I like the idea of the reusable operators (although I think of them as AggregateDistinct_SaveBuildHashTableKeys and HashEquiJoin_ReadSavedHashTableFromElsewhere). We could add an optimization metadata to HashEquiJoin (where to get the saved hash table) as the implementation of one of them. Which means we probably could do something similar for the aggregation (adding a metadata to save the hash data). The format of the hash table could be left to the engine if we don't want to do cross-system optimization (which would also require defining where to store it along with what it looks like). The end proposal would look more like "save a numbered hashtable" and "use a numbered hashtable" for any such operations that could take advantage of it.
One issue with ignoring the optimizations may be correctness (such as TPC-H 15's rounding error problem with floats caused by computing the same subtree twice but with a potential different rounding result. But that's an existing problem that can be solved elsewhere (such as with Decimal) or by using ReferenceRel.
The other is potentially performance. I'm not sure but a plan rewritten to be more efficient with these optimizations may end up being much slower on systems without it.
although I think of them as AggregateDistinct_SaveBuildHashTableKeys and HashEquiJoin_ReadSavedHashTableFromElsewhere
I agree that your version makes more sense given data flow. Unfortunately the nature of the hashtable in the join is that has more information than a hash table in a distinct op (each join hash table record links to the carry-along records whereas the distinct op does not maintain those links). Given that, the hashtable from the join can help the aggregate but the hashtable from the aggregate can't help the join (basically). At least that has been my experience.

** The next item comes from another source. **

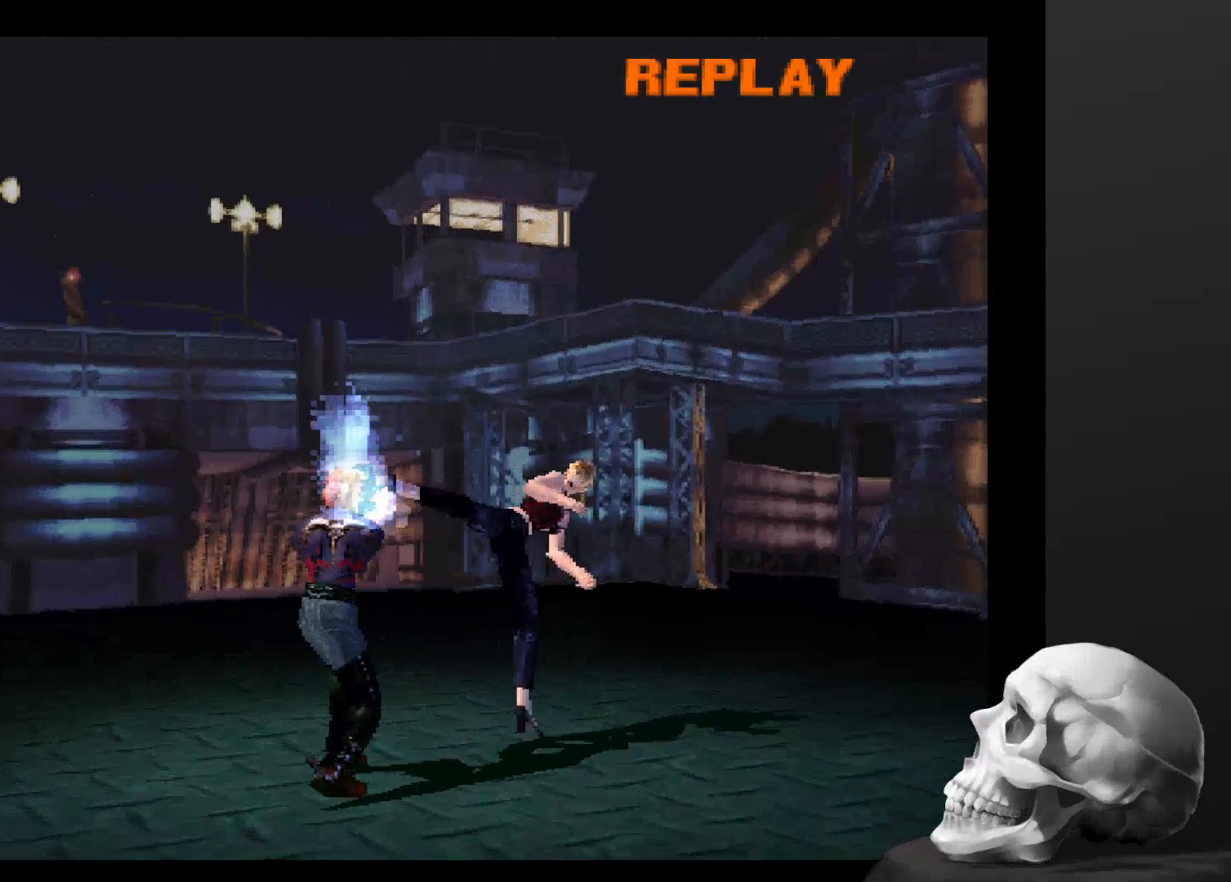
{"dt_ms": 500, "buttons": [], "left_stick": "center", "right_stick": "center", "events": [[300, "START", "down"], [467, "START", "up"]]}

One issue with ignoring the optimizations may be correctness
I don't see an issue with correctness. Beyond the float comment, where do you see that being an issue?
float...potential different rounding result
float accuracy is generally unreliable--I don't think there is anything special here. Any operation that is shred into multiple parallel ops (be it threads, machines, etc) with float will give a different result depending on the order of parallel roll-ups (which are indeterminate in most systems). Every multithreaded system I've worked with allow that variation even for multiple executions of the same plan.
plan rewritten to be more efficient with these optimizations may end up being much slower on systems without it.
This doesn't seem like a problem. Optimizations by definition are something that if you ignore them, you're likely to perform slower.
I haven't added any documentation but do optimization hints as described in #705 seem like they would suffice as a replacement for these two new operators?